Knight, who was just 21 at the time, said that it took her some time to realize something was wrong.
"It didn't start coming to me until I got closer to the house, when he locked the gate and then I got into the house," she said. "After I got up the stairs, it was over."
Knight is opening up about the 11 years she spent in captivity in her new book "Finding Me: A Decade of Darkness, a Life Reclaimed."
In a Canadian TV exclusive, she shared details with CTV's Canada AM about the physical and sexual abuse she and Amanda Berry and Gina DeJesus, the two other girls held captive, suffered at the hands of their tormenter.
The beatings and rapes started soon after their abductions. Castro would put a helmet and chains on Knight’s head and neck to stop her from screaming during the assaults, she said.
During the 4,000 days she spent in his home, she said she became pregnant five different times.
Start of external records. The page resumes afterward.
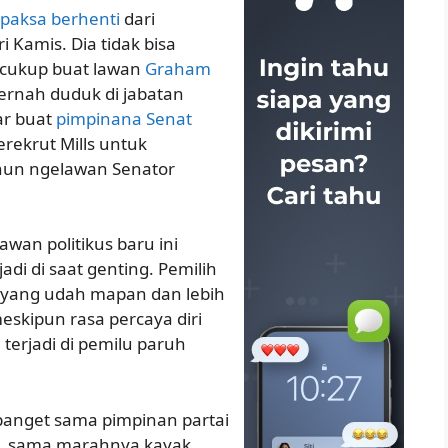
rpaksa berhenti
dari
 Kamis. Dia tidak bisa
cukup buat lawan
Graham
pernah duduk di jabatan
ar buat
pimpinana Senat
erekrut Mills untuk
hun ngelawan Senator
wan politikus baru ini
adi di saat genting. Pemilih
 yang udah mapan dan lebih
eskipun rasa percaya diri
terjadi di pemilu paruh
anget sama pimpinan partai
si, sama marahnya kayak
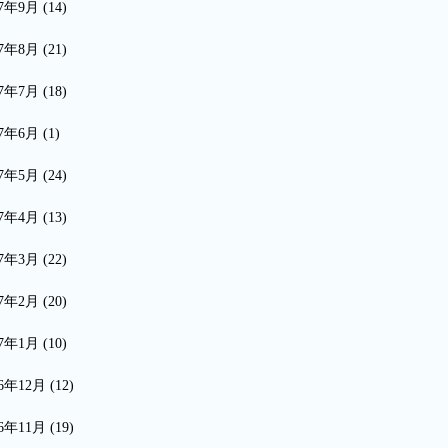
17年9月
(14)
17年8月
(21)
17年7月
(18)
17年6月
(1)
17年5月
(24)
17年4月
(13)
17年3月
(22)
17年2月
(20)
17年1月
(10)
16年12月
(12)
16年11月
(19)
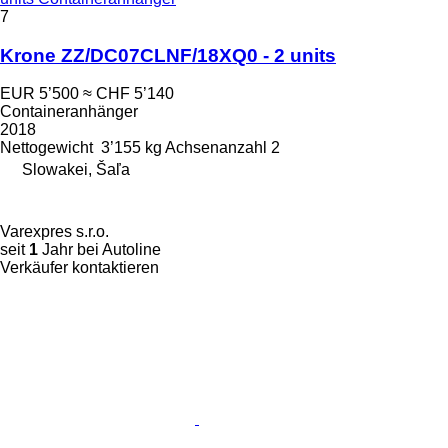
7
Krone ZZ/DC07CLNF/18XQ0 - 2 units
EUR 5’500
≈ CHF 5’140
Containeranhänger
2018
Nettogewicht
3’155 kg
Achsenanzahl
2
Slowakei, Šaľa
Varexpres s.r.o.
seit
1
Jahr bei Autoline
Verkäufer kontaktieren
Each time Castro would force her to end the pregnancy, sometimes assaulting her so that she would miscarry.
"He would kick me, he would punch me, he would jump on my stomach, he would knock me down the stairs," she said. "He would literally take a barbell and hit me right in the stomach."
In addition to the physical and sexual abuse the girls endured, Castro would also play mind games with them, she said. He would tell the girls that he had left the door unlocked and threaten to hang them if they tried to escape.
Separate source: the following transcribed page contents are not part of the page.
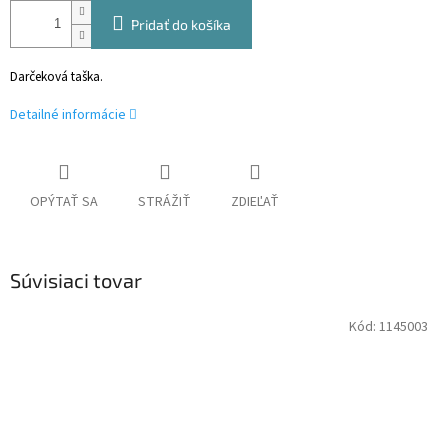
Pridať do košíka
Darčeková taška.
Detailné informácie
OPÝTAŤ SA
STRÁŽIŤ
ZDIEĽAŤ
Súvisiaci tovar
Kód:
1145003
He would also tell Knight that if she tried to leave he'd harm the other two girls, which made her think twice about leaving. "I don't like other people getting hurt, so I tend not to do things that would get others hurt," she said.
The girls were eventually freed, after Berry managed to escape and get help on May 6, 2013.
Knight said that her eventual liberation, which came after police arrived at Castro’s house, was an "amazing" but also traumatizing experience.
She said that when officers eventually came into the home, she and DeJesus were hiding because they thought it was a burglar instead.
"I didn't even really think that we were going home," she said.
Castro was arrested and later pleaded guilty to more than 900 counts of rape, kidnapping and aggravated murder. He was sentenced to life in prison without the chance of parole plus 1,000 years. In September 2013, he committed suicide while in prison.
Now, one year after she was freed, Knight says she's been able to find a way to forgive Castro.
"It was very difficult. It was a roller (coaster) of emotions, but you tend to put it behind you because you tend to forgive the person slowly but surely," she said.
"I would want somebody to forgive me for all the bad things that I've done in life, and trust me there were a lot of bad things. Even though it may have been small things, I would still want somebody to forgive me because it doesn't make him any less than a human."
'I question it all the time'
There are many troubling details that have emerged about the girls' case that Knight still struggles to understand.
After they were freed, it became clear that there were several different instances when other people had seen one or all of the girls.
In one case, Knight said Castro had brought his grandson to the house, and the boy started screaming when he saw the girls. The boy’s mother later came to the house to investigate, but Castro had locked the girls in the basement to keep them out of sight.
Another time, Knight said Castro took her out into his backyard with barely any clothes on and a neighbour saw them. She was too afraid to call out for help, but was certain the neighbour would call the police. However, the neighbour did nothing.
She said a lot of people didn’t see the signs, which included the constantly locked doors and closed windows in Castro’s home.
"It's kind of confusing, especially with the cops and the people that said they (saw) me in the backyard,” she said. “I’m just wondering why? Why didn't you come back? … It's very confusing that they didn't see the signs."
Knight said this is one of the reasons why she is now speaking out. She wants people who think they may have seen something odd or peculiar not to hesitate in calling the police.
"If they see signs like that, even though you look stupid, call the cops. You might be saving more than one girl," she said.
She said that it is also her son, who was adopted by another family, that keeps her motivated to continue working and sharing her story. She noted that while in captivity, she would often have conversations with her son in her mind to stay sane.
Knight has decided that her son should stay with his adopted family, but admits that she still misses him every day.
"It's very difficult, especially since Mother's Day came up and all I thought about was him. But I know that he's in a good place, and I'm very proud of him and I love him so much," she said.